Energy issues are complex, which is why considering them from a right or wrong, true or false perspective is a waste of time. If someone claims to tell the “truth” about energy, that is the first clue they are doing no such thing. When Olsen promises to “reject what is false and promote what is true,” he is tipping his hand. His column dumbs down complex issues and massages them to fit the talking points of the Kenney government and the industry, whose political fingerprints are all over the Centre’s website.

This isn’t truth, it’s propaganda. It’s not a new narrative, just old political messaging with a bland WordPress website and a $120 million budget over four years to mislead Albertans and cause mischief for the government’s critics.

Appel and the Medicine Hat News got it right. Olsen and his crew are a joke because they claim to be truth-tellers when their own words reveal them to be propagandists. And the Centre’s eagerness to pick a fight with an outspoken newspaper does look like an attempt to chill dissent.

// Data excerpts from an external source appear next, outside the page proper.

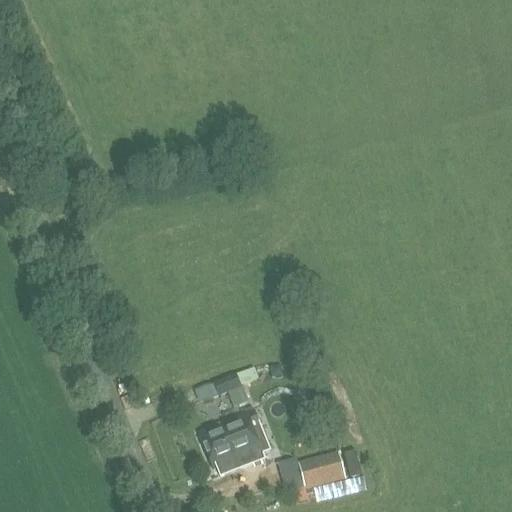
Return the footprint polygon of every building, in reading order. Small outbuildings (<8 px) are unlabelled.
[(244,374),(250,392),(266,387),(260,369),(244,374)] [(237,375),(213,383),(221,397),(243,386),(237,375)] [(311,384),(290,392),(307,435),(328,427),(311,384)] [(256,411),(200,433),(214,471),(263,452),(254,429),(261,426),(256,411)] [(296,458),(299,469),(292,471),(296,488),(293,489),(296,499),(307,496),(306,492),(346,481),(337,447),(296,458)]
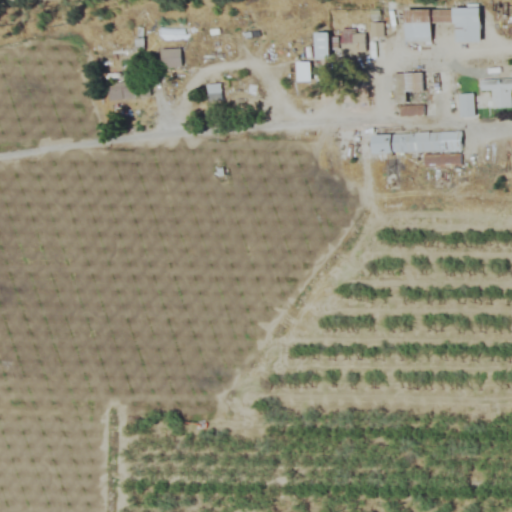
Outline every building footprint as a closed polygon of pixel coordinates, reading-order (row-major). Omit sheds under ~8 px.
[(454,42),(481,42),(481,8),(452,8),(452,10),(405,10),(405,42),(430,42),(430,22),(454,23),(454,42)] [(364,54),(364,29),(342,29),(342,54),(364,54)] [(314,32),(314,58),(331,58),(331,32),(314,32)] [(180,49),(160,49),(160,67),(180,67),(180,49)] [(142,59),(142,51),(103,51),(103,59),(142,59)] [(296,62),(296,81),(309,81),(309,62),(296,62)] [(422,73),(392,73),(393,105),(399,105),(399,115),(422,115),(422,73)] [(480,90),(491,90),(491,107),(511,107),(511,90),(511,89),(511,78),(480,78),(480,90)] [(106,83),(108,101),(148,96),(146,79),(106,83)] [(221,102),(221,83),(206,83),(206,102),(221,102)] [(473,94),(458,94),(458,118),(473,118),(473,94)] [(372,152),(462,151),(461,132),(372,133),(372,152)]
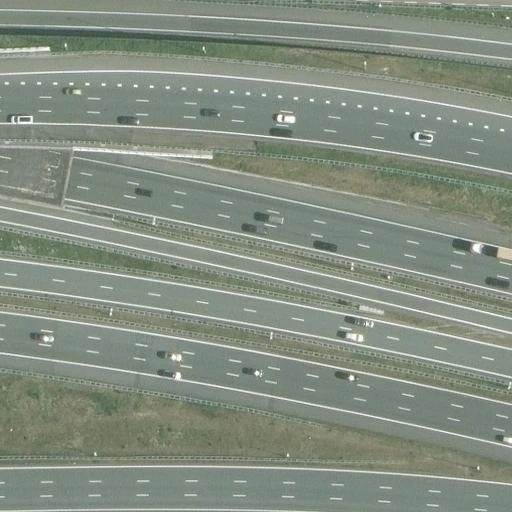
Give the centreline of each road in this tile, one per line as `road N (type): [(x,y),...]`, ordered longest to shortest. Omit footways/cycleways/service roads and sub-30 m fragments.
road 1 (motorway): [(511,330),(0,217)]
road 2 (motorway): [(511,274),(0,169)]
road 3 (motorway): [(0,336),(204,366),(511,428)]
road 4 (motorway): [(511,366),(279,318),(0,275)]
road 5 (motorway): [(511,156),(228,110),(0,106)]
road 6 (motorway): [(511,53),(161,24),(0,20)]
road 7 (motorway): [(0,492),(304,493),(511,509)]
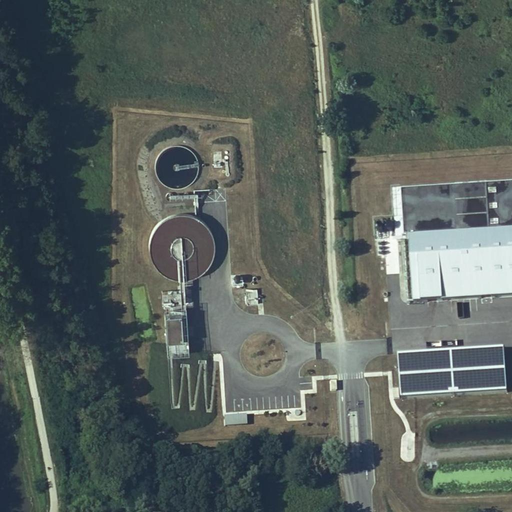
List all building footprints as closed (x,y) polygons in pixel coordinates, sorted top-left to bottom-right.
[(178,140),(150,165),(173,190),(201,166),(178,140)] [(511,180),(394,188),(397,237),(409,236),(413,301),(511,294),(511,180)] [(158,243),(165,260),(162,271),(177,276),(181,284),(167,289),(161,290),(165,351),(171,353),(187,352),(182,279),(204,271),(210,249),(204,247),(203,238),(201,232),(195,234),(184,231),(184,227),(182,227),(170,231),(170,220),(169,223),(157,228),(157,227),(158,243)] [(387,224),(381,234),(389,239),(395,229),(387,224)] [(393,256),(405,257),(406,239),(394,238),(393,256)] [(257,288),(245,289),(246,304),(257,304),(257,288)] [(502,346),(398,353),(401,398),(505,391),(502,346)] [(222,415),(223,426),(245,425),(245,414),(222,415)]
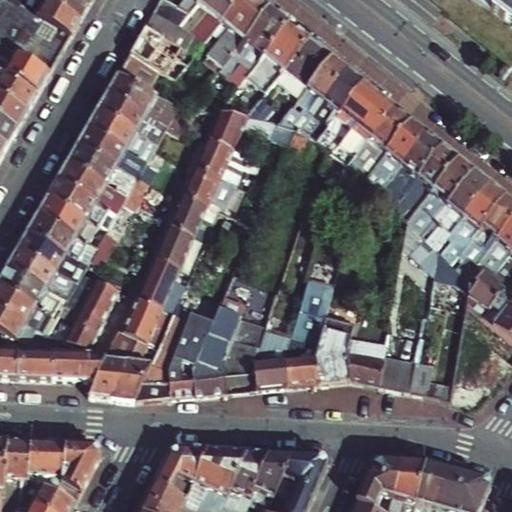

Is it a coincidence the Centre picked on a small city newspaper without an energy reporter? Why respond at all? The column is focused on the Centre, not issues. Are the energy warriors that thin-skinned?

And which news organization or journalist will the war room attack next? Whoever it is, the odds are it won’t be an energy news site like Energi Media that knows the issues and can parry the Centre’s clumsy bullying.